Sabato grande uscita alla gola dell’Infernaccio di Montefortino.

Una giornata degna di nota, iniziata con sole quattro ore di sonno alle spalle, un po’ di “buona” ansia ed i più disparati pensieri, il paradigma ben riuscito della donna al volante che combina disastri e che per tanti giorni ancora ci farà crepare dal ridere.

Il freddo, il vento teso e la pioggia non ci hanno fermato e appena usciti dalla gola il tempo è subito migliorato.

Guardo nel nulla eppure ti vedo, chiudo gli occhi e provo ad immaginare dove sei, cosa stai facendo.

Sopra il ponte, da solo, mi accorgo di quanto è difficile l’equilibrio.

Panta rei os potamòs.

Non so se tu ci sei, mi vedi, mi pensi, lasciami pensare almeno questo, ma io, in fondo, ci spero.

L’impressione di questi giorni è di avere una sensibilità maggiore, come una ferita scoperta che si irrita con un soffio.

Salgo e scendo verso il fiume per trovare l’angolo giusto mentre il pensiero è solo uno.

Non avrei mai creduto in una sensazione del genere, non avrei mai…
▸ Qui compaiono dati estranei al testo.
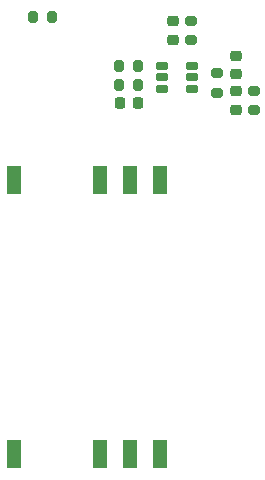
<source format=gbp>
G04 #@! TF.GenerationSoftware,KiCad,Pcbnew,9.0.0*
G04 #@! TF.CreationDate,2025-09-02T13:29:40+03:00*
G04 #@! TF.ProjectId,GSM_SMA_V1.0,47534d5f-534d-4415-9f56-312e302e6b69,rev?*
G04 #@! TF.SameCoordinates,Original*
G04 #@! TF.FileFunction,Paste,Bot*
G04 #@! TF.FilePolarity,Positive*
%FSLAX46Y46*%
G04 Gerber Fmt 4.6, Leading zero omitted, Abs format (unit mm)*
G04 Created by KiCad (PCBNEW 9.0.0) date 2025-09-02 13:29:40*
%MOMM*%
%LPD*%
G01*
G04 APERTURE LIST*
G04 Aperture macros list*
%AMRoundRect*
0 Rectangle with rounded corners*
0 $1 Rounding radius*
0 $2 $3 $4 $5 $6 $7 $8 $9 X,Y pos of 4 corners*
0 Add a 4 corners polygon primitive as box body*
4,1,4,$2,$3,$4,$5,$6,$7,$8,$9,$2,$3,0*
0 Add four circle primitives for the rounded corners*
1,1,$1+$1,$2,$3*
1,1,$1+$1,$4,$5*
1,1,$1+$1,$6,$7*
1,1,$1+$1,$8,$9*
0 Add four rect primitives between the rounded corners*
20,1,$1+$1,$2,$3,$4,$5,0*
20,1,$1+$1,$4,$5,$6,$7,0*
20,1,$1+$1,$6,$7,$8,$9,0*
20,1,$1+$1,$8,$9,$2,$3,0*%
G04 Aperture macros list end*
%ADD10RoundRect,0.225000X-0.250000X0.225000X-0.250000X-0.225000X0.250000X-0.225000X0.250000X0.225000X0*%
%ADD11RoundRect,0.200000X-0.275000X0.200000X-0.275000X-0.200000X0.275000X-0.200000X0.275000X0.200000X0*%
%ADD12RoundRect,0.225000X0.225000X0.250000X-0.225000X0.250000X-0.225000X-0.250000X0.225000X-0.250000X0*%
%ADD13RoundRect,0.130435X-0.419565X0.169565X-0.419565X-0.169565X0.419565X-0.169565X0.419565X0.169565X0*%
%ADD14RoundRect,0.200000X-0.200000X-0.275000X0.200000X-0.275000X0.200000X0.275000X-0.200000X0.275000X0*%
%ADD15RoundRect,0.200000X0.200000X0.275000X-0.200000X0.275000X-0.200000X-0.275000X0.200000X-0.275000X0*%
%ADD16RoundRect,0.225000X0.250000X-0.225000X0.250000X0.225000X-0.250000X0.225000X-0.250000X-0.225000X0*%
%ADD17R,1.300000X2.400000*%
%ADD18RoundRect,0.200000X0.275000X-0.200000X0.275000X0.200000X-0.275000X0.200000X-0.275000X-0.200000X0*%
G04 APERTURE END LIST*
D10*
X141990000Y-85745000D03*
X141990000Y-87295000D03*
D11*
X138245000Y-79760000D03*
X138245000Y-81410000D03*
D12*
X133755000Y-86710000D03*
X132205000Y-86710000D03*
D13*
X135750000Y-85515000D03*
X135750000Y-84565000D03*
X135750000Y-83615000D03*
X138250000Y-83615000D03*
X138250000Y-84565000D03*
X138250000Y-85515000D03*
D14*
X124795000Y-79420000D03*
X126445000Y-79420000D03*
D15*
X133725000Y-83630000D03*
X132075000Y-83630000D03*
D16*
X136695000Y-81370000D03*
X136695000Y-79820000D03*
D14*
X132105000Y-85180000D03*
X133755000Y-85180000D03*
D11*
X140370000Y-84240000D03*
X140370000Y-85890000D03*
D17*
X135620000Y-116490000D03*
X133080000Y-116490000D03*
X130540000Y-116490000D03*
X130540000Y-93290000D03*
X133080000Y-93290000D03*
X135620000Y-93290000D03*
X123220000Y-116490000D03*
X123220000Y-93290000D03*
D16*
X141990000Y-84270000D03*
X141990000Y-82720000D03*
D18*
X143510000Y-87345000D03*
X143510000Y-85695000D03*
M02*

</source>
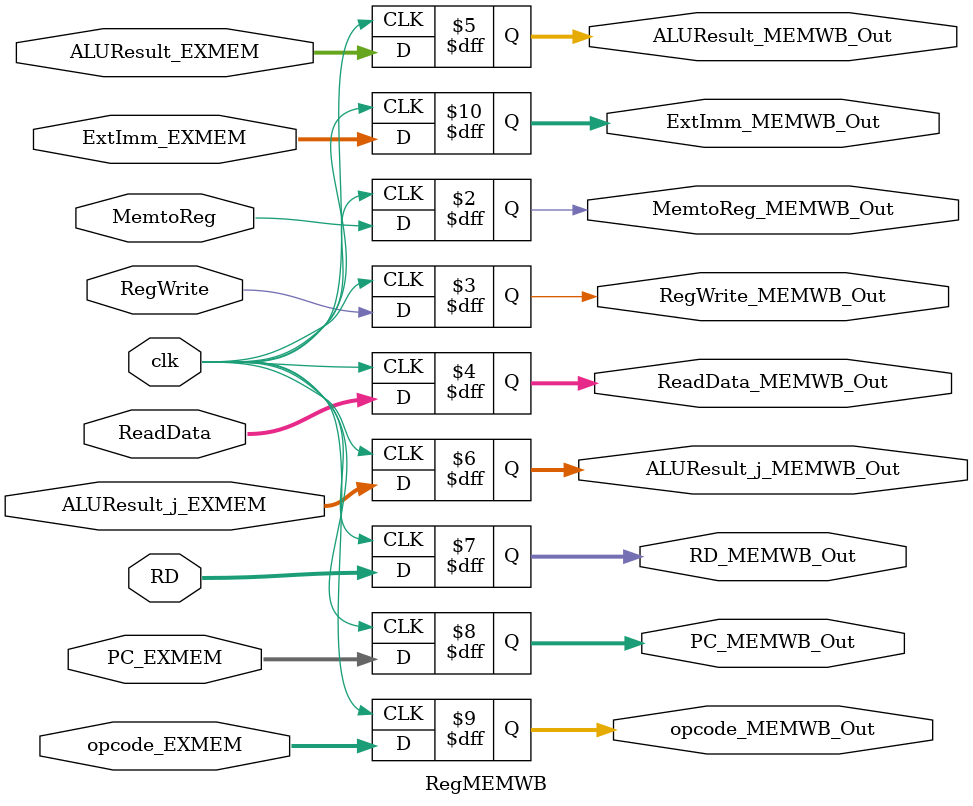
<source format=sv>
`timescale 1ns / 1ps


module RegMEMWB #(
		parameter PC_W = 9,		
		parameter RF_ADDRESS_W = 5, // Register File Address
		parameter DATA_W = 32 // Data WriteData
		)(
		input logic clk, 
		input logic  MemtoReg, RegWrite,
		input logic [DATA_W-1:0] ReadData, ALUResult_EXMEM, ALUResult_j_EXMEM,
		input logic [RF_ADDRESS_W-1:0] RD,
		input logic [PC_W-1:0] PC_EXMEM,
		input logic [6:0] opcode_EXMEM,
		input logic [DATA_W-1:0] ExtImm_EXMEM,
		
		output logic MemtoReg_MEMWB_Out, RegWrite_MEMWB_Out,
		output logic [DATA_W-1:0] ReadData_MEMWB_Out, ALUResult_MEMWB_Out, ALUResult_j_MEMWB_Out,
		output logic [RF_ADDRESS_W-1:0] RD_MEMWB_Out,
		output logic [PC_W-1:0] PC_MEMWB_Out,
		output logic [6:0] opcode_MEMWB_Out,
		output logic [DATA_W-1:0] ExtImm_MEMWB_Out		
		);
    
	always @(posedge clk)
	begin
		MemtoReg_MEMWB_Out <= MemtoReg;
		RegWrite_MEMWB_Out <= RegWrite;
		ReadData_MEMWB_Out <= ReadData;
		ALUResult_MEMWB_Out <= ALUResult_EXMEM;
		ALUResult_j_MEMWB_Out <= ALUResult_j_EXMEM;
		RD_MEMWB_Out <= RD;
		PC_MEMWB_Out <= PC_EXMEM;
		opcode_MEMWB_Out <= opcode_EXMEM;
		ExtImm_MEMWB_Out <= ExtImm_EXMEM;		
	end

endmodule
</source>
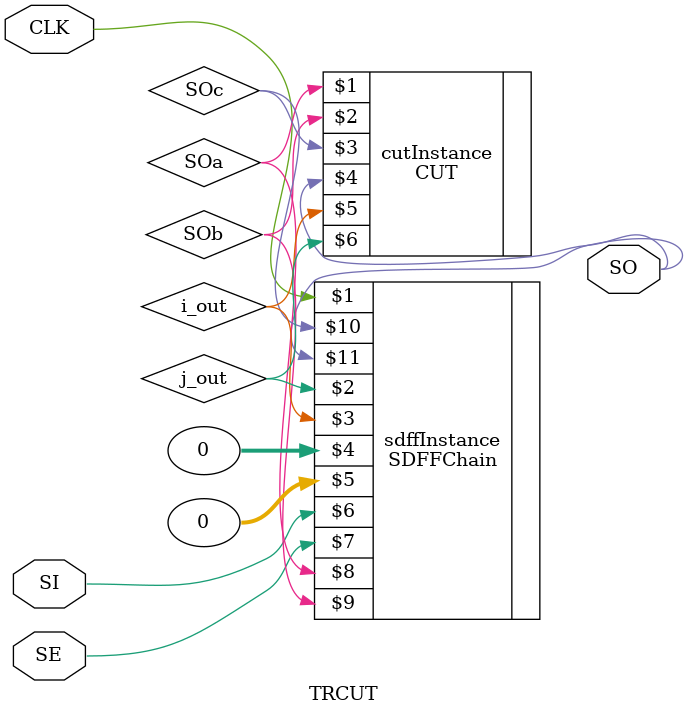
<source format=v>
`timescale 1ns/1ps

module TRCUT(SI, SE, CLK, SO);

	input SI, SE, CLK;
	output SO;
	//Input wires for each element
	wire SI, SE, CLK;
	//Output wires for each element
	wire i_out, j_out;
	wire SOa, SOb, SOc, SO;
	
	//Structure of the test circuit
	SDFFChain sdffInstance(CLK, j_out, i_out, 0, 0, SI, SE, SOa, SOb, SOc, SO);
	CUT cutInstance(SOa, SOb, SOc, SO, i_out, j_out);

endmodule
</source>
Ero vicino alla Sibilla ma ciò che scrivo è chiaro e non lascia spazio a dubbi, a perplessità.

Torna…dimmi che è stata tutta una farsa e torna perchè io tutto il giorno ho intonato a squarciagola una tra le tante canzoni che mi riconducono a te.

E salirò salirò
salirò salirò
fra le rose di questo giardino
Salirò salirò
fino a quando sarò
solamente un ricordo lontano

Contattami come hai fatto nel sonno come nella veglia, se non ti risponderò sarà solo per l’emozione che mi blocca.